In recent years, there’s been a little bit of social change around fat dance. There are more fat dancers on social media that weren’t there before, but it’s because there’s no place for them elsewhere. When I started dancing with Big Moves, I’d never heard a lot of their ideas and politics around fat acceptance. Platforms like that offer opportunities for people who are outside of what’s considered a “dancer” body. They are vital. If the only thing you’re passionate about is not accessible to you or you can’t even envision it, these inclusive spaces can inspire you or at least make you feel like you’re not alone. These spaces are so important. If I didn’t have these spaces, who would see me? Who would see it’s okay to look like me and do this?

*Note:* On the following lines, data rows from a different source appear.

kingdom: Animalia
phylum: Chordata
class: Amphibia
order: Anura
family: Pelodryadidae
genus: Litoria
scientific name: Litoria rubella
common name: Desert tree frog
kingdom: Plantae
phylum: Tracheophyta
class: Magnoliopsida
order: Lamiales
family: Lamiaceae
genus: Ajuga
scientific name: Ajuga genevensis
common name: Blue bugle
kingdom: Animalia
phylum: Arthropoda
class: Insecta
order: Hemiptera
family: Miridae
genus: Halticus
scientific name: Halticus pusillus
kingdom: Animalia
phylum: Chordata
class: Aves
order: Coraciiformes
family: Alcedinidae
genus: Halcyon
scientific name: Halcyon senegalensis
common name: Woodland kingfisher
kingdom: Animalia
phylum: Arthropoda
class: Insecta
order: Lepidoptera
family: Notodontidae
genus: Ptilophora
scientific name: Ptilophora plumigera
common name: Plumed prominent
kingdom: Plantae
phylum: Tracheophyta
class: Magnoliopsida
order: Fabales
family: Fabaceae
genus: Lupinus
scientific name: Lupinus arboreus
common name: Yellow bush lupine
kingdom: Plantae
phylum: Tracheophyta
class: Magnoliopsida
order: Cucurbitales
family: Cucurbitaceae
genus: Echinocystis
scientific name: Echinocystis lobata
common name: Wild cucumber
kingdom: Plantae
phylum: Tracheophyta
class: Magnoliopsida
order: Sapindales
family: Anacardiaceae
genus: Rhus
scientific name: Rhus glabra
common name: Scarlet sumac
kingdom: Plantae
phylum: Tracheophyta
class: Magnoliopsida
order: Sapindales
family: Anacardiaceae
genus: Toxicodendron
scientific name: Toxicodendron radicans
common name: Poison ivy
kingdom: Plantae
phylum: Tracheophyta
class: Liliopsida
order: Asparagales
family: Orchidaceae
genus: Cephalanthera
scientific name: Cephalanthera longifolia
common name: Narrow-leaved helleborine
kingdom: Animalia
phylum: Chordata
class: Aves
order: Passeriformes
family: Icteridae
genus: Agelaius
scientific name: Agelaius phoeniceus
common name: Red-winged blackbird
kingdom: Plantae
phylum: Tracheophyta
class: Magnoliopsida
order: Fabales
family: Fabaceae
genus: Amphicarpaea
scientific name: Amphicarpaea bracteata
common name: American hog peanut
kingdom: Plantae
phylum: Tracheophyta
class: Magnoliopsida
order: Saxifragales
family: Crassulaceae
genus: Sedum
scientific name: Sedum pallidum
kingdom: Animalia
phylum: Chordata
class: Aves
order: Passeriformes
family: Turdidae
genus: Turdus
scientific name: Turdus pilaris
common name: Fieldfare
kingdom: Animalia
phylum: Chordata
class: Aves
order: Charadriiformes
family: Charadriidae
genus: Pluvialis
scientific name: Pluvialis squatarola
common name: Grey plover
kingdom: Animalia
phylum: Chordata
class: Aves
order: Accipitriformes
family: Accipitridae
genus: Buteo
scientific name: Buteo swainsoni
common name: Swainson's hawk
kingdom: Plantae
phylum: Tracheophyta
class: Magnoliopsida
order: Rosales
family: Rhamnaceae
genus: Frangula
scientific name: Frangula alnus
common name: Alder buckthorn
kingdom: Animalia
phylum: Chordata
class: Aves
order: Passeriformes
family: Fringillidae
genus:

Shapes and Shades Dance Company in performance, Photo by Lisa J Ellis
Image description: Two dancers are onstage moving in opposite directions. One is moving toward the left side of the frame in a deep lunge with one arm extended. The other is moving behind the first dancer to the right side of the frame with arms extended to the side.
What’s next for you in terms of your own work?
Right now, I don’t know because I’m in flux. I moved back to Southern California to care for my uncle for what I thought would be six weeks but ended up being eight months. I know I want to continue to hold and create space for fat people and body outsiders to connect in dance. But as far as even where I’m going to live, I’m not sure right now.
Any other thoughts?
I hope to see more visibility. TikTok has been a big thing. There are so many fat people I’ve seen moving; social media has exploded fat dance. Lizzo has become a cultural icon. I just want to continue to see that change.